▶ **O que fazer**
Reproduza, sem nenhuma alteração, o trecho do texto sobre a vacinação infantil que começa em “A baixa adesão” e segue até “pesquisadora da USP.”.

▶ **Texto do exercício**
A baixa adesão das crianças à vacinação contra Covid e o abandono vacinal têm preocupado especialistas. Estudo publicado em fevereiro mostrou que acelerar a vacinação poderia evitar, de maneira significativa, mortes e internações de crianças de 5 a 11 anos.
“Com a volta às aulas e às atividades sociais, e com a circulação de variantes mais contagiosas, vacinar as crianças é essencial para conter a circulação do vírus e proteger as crianças contra Covid grave”, diz Natália Pasternak, microbiologista e pesquisadora da USP.
Pasternak tem sido um dos principais nomes à frente da defesa das vacinas para o enfrentamento da pandemia no Brasil. “É preciso também fazer campanhas e busca ativa para a segunda dose”, completa.
Em nota à Folha, o Ministério da Saúde disse que já distribuiu para estados e Distrito Federal o total de 21,3 milhões de vacinas para imunizar a população de 5 a 11 anos com a primeira dose e mais 18,7 milhões para a segunda dose.
“Desde o início da campanha de vacinação infantil, o quantitativo de doses é distribuído de maneira proporcional e igualitária, e pactuado de forma conjunta entre o Ministério da Saúde e representantes dos estados, municípios e DF”, diz a nota.
Questionado sobre campanhas de vacinação para atingir as metas das crianças, o ministério respondeu que “articulou ações de incentivo à vacinação, incluindo a veiculação de campanha publicitária na TV, rádio, mídia exterior e internet. Além disso, foram realizadas diversas matérias informativas no site da pasta, publicações nas redes sociais, além de entrevistas e coletivas de imprensa para esclarecimentos acerca do tema.”

▶ **Dados de estrutura a partir do movimento**
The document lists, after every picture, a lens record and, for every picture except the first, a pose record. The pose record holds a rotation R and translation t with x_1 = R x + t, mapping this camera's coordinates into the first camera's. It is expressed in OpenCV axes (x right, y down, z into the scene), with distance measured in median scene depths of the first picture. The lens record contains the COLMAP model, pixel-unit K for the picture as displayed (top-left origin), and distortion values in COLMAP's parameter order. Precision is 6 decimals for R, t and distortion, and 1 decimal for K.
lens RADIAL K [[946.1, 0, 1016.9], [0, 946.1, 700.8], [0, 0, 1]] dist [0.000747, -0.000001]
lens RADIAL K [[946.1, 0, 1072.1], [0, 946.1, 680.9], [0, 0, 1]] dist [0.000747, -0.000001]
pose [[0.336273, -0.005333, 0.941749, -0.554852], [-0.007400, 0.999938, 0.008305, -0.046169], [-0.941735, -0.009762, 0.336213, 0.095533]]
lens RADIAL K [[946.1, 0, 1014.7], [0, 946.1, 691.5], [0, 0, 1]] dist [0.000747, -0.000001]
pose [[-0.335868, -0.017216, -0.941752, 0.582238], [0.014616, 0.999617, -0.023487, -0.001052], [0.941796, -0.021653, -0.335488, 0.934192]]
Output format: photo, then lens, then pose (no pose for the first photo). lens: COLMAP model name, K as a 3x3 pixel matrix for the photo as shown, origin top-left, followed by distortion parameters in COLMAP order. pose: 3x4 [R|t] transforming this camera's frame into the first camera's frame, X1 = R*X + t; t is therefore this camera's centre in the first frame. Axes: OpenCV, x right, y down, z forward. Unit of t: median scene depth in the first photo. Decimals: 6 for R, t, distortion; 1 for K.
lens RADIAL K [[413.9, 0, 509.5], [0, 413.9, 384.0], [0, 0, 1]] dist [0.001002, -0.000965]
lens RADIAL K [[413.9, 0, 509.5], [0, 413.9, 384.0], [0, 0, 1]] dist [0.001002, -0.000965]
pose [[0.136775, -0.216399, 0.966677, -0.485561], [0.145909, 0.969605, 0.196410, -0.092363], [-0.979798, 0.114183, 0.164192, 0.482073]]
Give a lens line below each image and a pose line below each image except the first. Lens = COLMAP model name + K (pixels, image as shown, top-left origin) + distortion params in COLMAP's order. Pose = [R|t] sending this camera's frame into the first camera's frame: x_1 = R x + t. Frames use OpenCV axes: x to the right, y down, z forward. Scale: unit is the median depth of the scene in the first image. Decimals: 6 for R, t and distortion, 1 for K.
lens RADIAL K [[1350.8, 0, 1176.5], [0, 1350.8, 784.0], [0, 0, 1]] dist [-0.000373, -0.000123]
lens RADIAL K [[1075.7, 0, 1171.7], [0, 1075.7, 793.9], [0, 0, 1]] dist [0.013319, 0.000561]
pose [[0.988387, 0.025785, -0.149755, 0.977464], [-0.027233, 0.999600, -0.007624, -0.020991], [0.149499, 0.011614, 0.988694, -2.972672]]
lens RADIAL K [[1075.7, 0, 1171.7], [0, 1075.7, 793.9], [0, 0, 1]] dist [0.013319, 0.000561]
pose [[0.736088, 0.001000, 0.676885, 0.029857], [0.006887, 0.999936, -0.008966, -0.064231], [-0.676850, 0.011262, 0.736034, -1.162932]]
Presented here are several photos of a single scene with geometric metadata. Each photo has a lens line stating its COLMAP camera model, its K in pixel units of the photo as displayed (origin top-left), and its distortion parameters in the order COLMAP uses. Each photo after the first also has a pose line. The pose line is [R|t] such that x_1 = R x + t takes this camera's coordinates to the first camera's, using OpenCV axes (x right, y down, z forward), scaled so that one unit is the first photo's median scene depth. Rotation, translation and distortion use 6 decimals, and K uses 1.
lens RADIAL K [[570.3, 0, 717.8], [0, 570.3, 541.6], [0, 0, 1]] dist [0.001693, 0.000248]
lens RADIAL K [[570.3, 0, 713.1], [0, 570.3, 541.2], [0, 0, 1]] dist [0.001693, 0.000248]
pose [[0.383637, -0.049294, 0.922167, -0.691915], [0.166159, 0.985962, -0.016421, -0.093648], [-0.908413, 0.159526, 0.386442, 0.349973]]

▶ **Resposta**
A baixa adesão das crianças à vacinação contra Covid e o abandono vacinal têm preocupado especialistas. Estudo publicado em fevereiro mostrou que acelerar a vacinação poderia evitar, de maneira significativa, mortes e internações de crianças de 5 a 11 anos.
“Com a volta às aulas e às atividades sociais, e com a circulação de variantes mais contagiosas, vacinar as crianças é essencial para conter a circulação do vírus e proteger as crianças contra Covid grave”, diz Natália Pasternak, microbiologista e pesquisadora da USP.